───── KUTIPAN TEKS ─────

Orangtua atau pendidik adalah figur yang terbaik dalam pandangan anak yang segala tingkah lakunya sadar atau tidak sadar ditiru oleh mereka atau akan tertanam dalam pribadi mereka, maka dari itu kita sebagai pendidik atau orangtua pada khususnya mencontohkanlah yang baik bagi anak-anak kita baik di rumah maupun di sekolah, selain mencontoh prilaku kita tanamkan juga teladan bagi anak-anak teladan yang baik seperti Rasulullah dan orang alim lainnya.
Rasulullah SAW mempresentasikan dan mengekspresikan apa yang ingin diajarkan melalui tindakannya dan kemudian menerjemahkan tindakannya ke dalam kata-kata. Bagaimana memuja Allah SWT, bagaimana duduk dalam salat dan doa, bagaimana makan, bagaimana tertawa dan lain sebagainya menjadi acuan bagi para sahabat.

─────

YANG HARUS DIBUAT:
Jawablah pertanyaan berikut berdasarkan kutipan tentang keteladanan bagi anak:
1. Siapa figur terbaik dalam pandangan anak?
2. Siapa saja teladan baik yang disebut untuk ditanamkan pada anak-anak?
3. Melalui apa Rasulullah SAW mempresentasikan dan mengekspresikan apa yang ingin diajarkan?

───── DATA TERCATAT ─────

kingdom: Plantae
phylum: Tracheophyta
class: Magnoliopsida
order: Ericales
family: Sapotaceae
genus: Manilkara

─────
───── DATA TERCATAT ─────

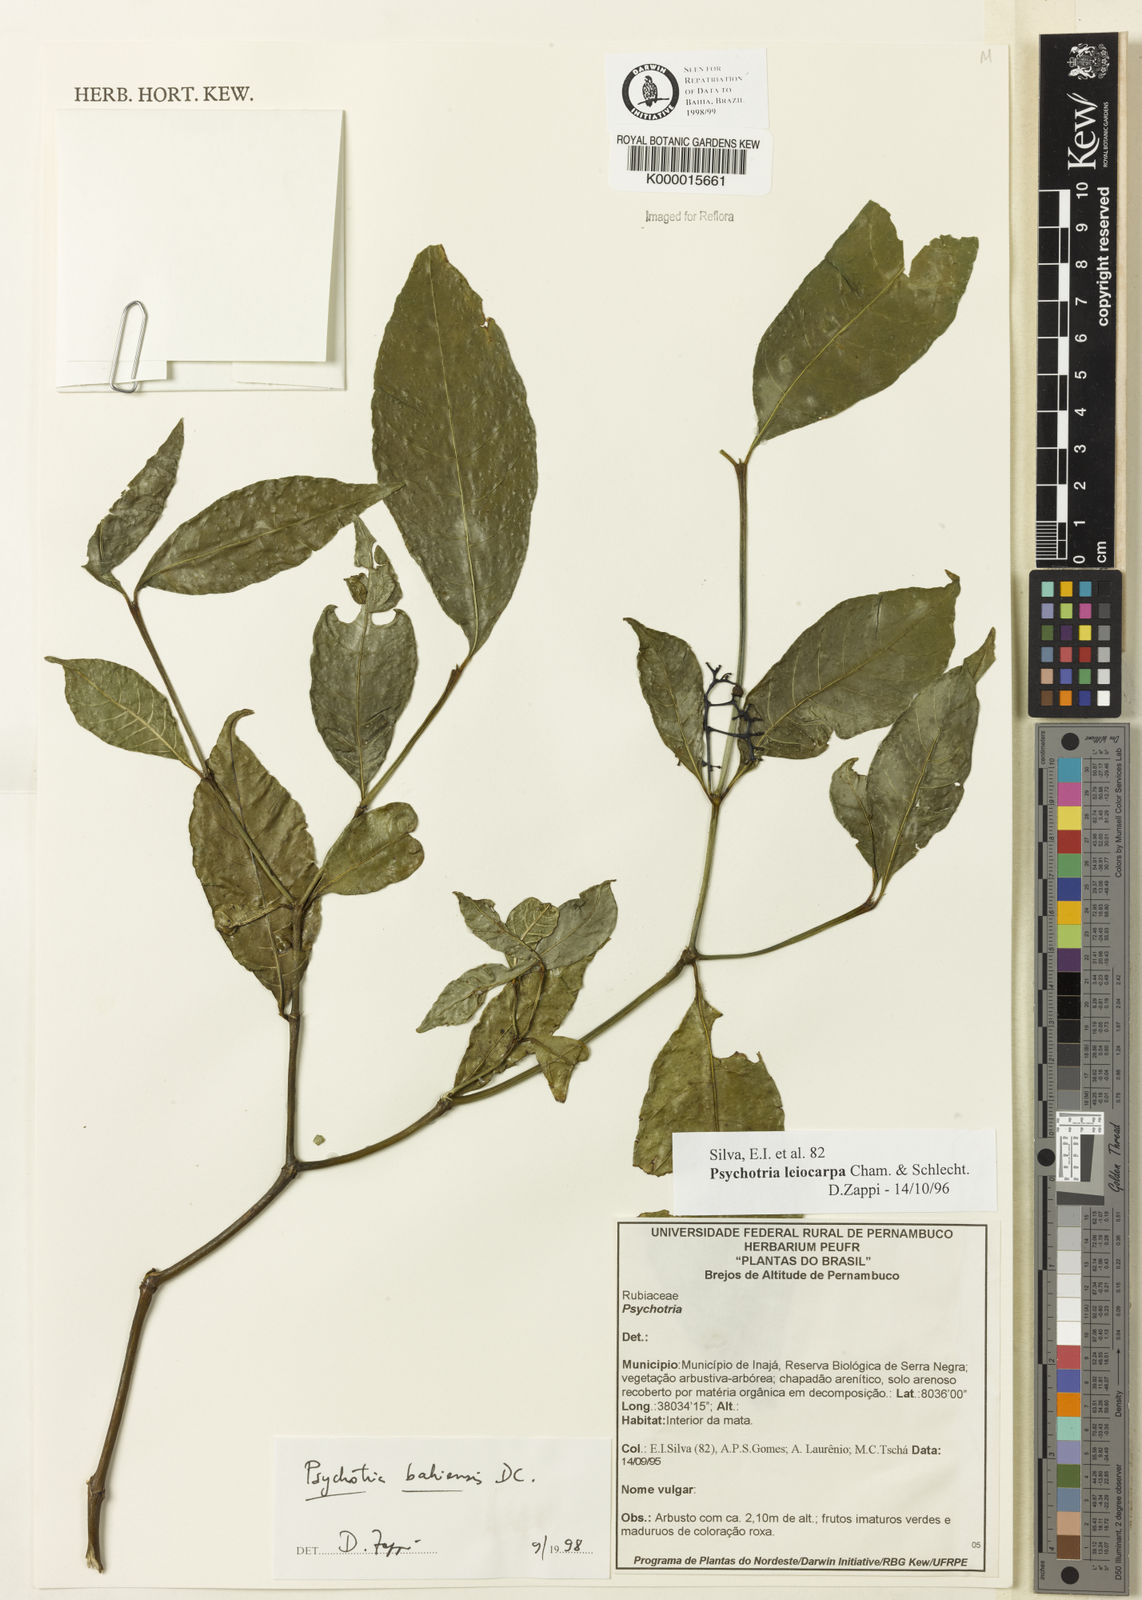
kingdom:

─────
───── DATA TERCATAT ─────

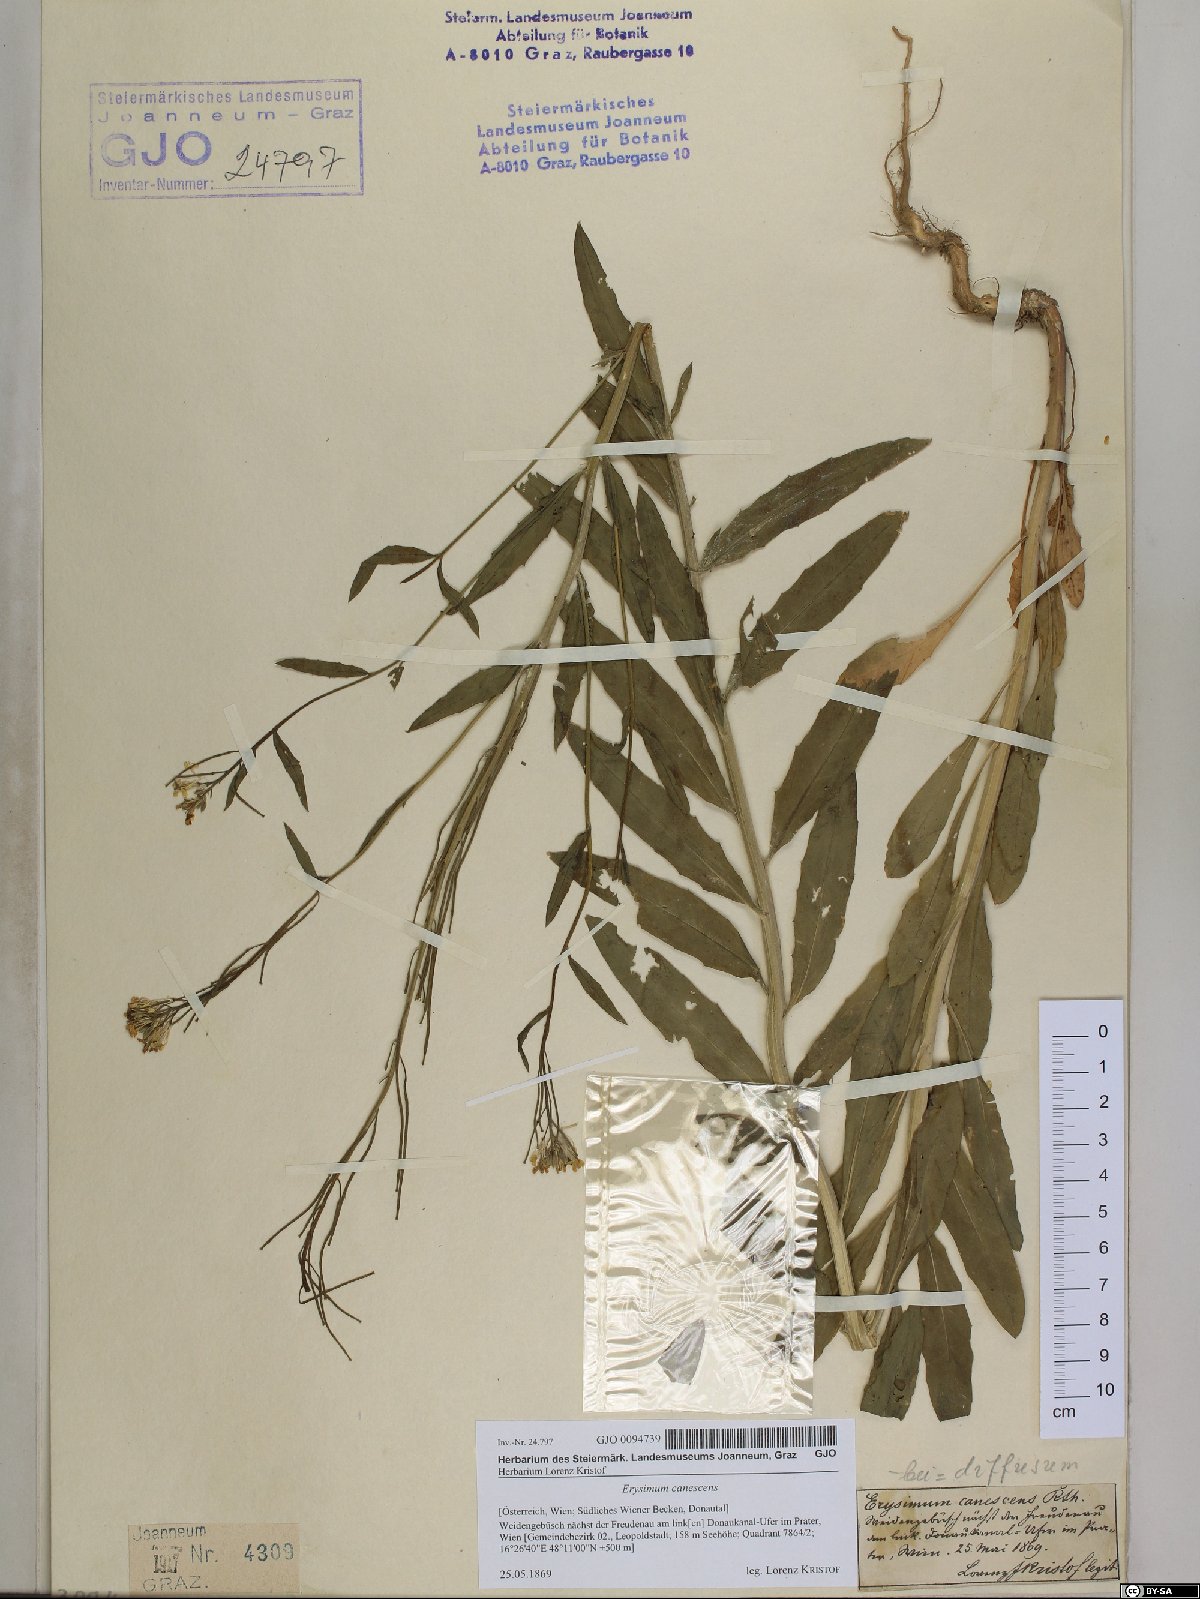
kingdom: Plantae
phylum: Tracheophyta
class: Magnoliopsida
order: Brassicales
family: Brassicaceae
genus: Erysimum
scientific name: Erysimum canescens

─────

HASIL LATIHAN:
1. Orangtua atau pendidik.
2. Rasulullah dan orang alim lainnya.
3. Melalui tindakannya.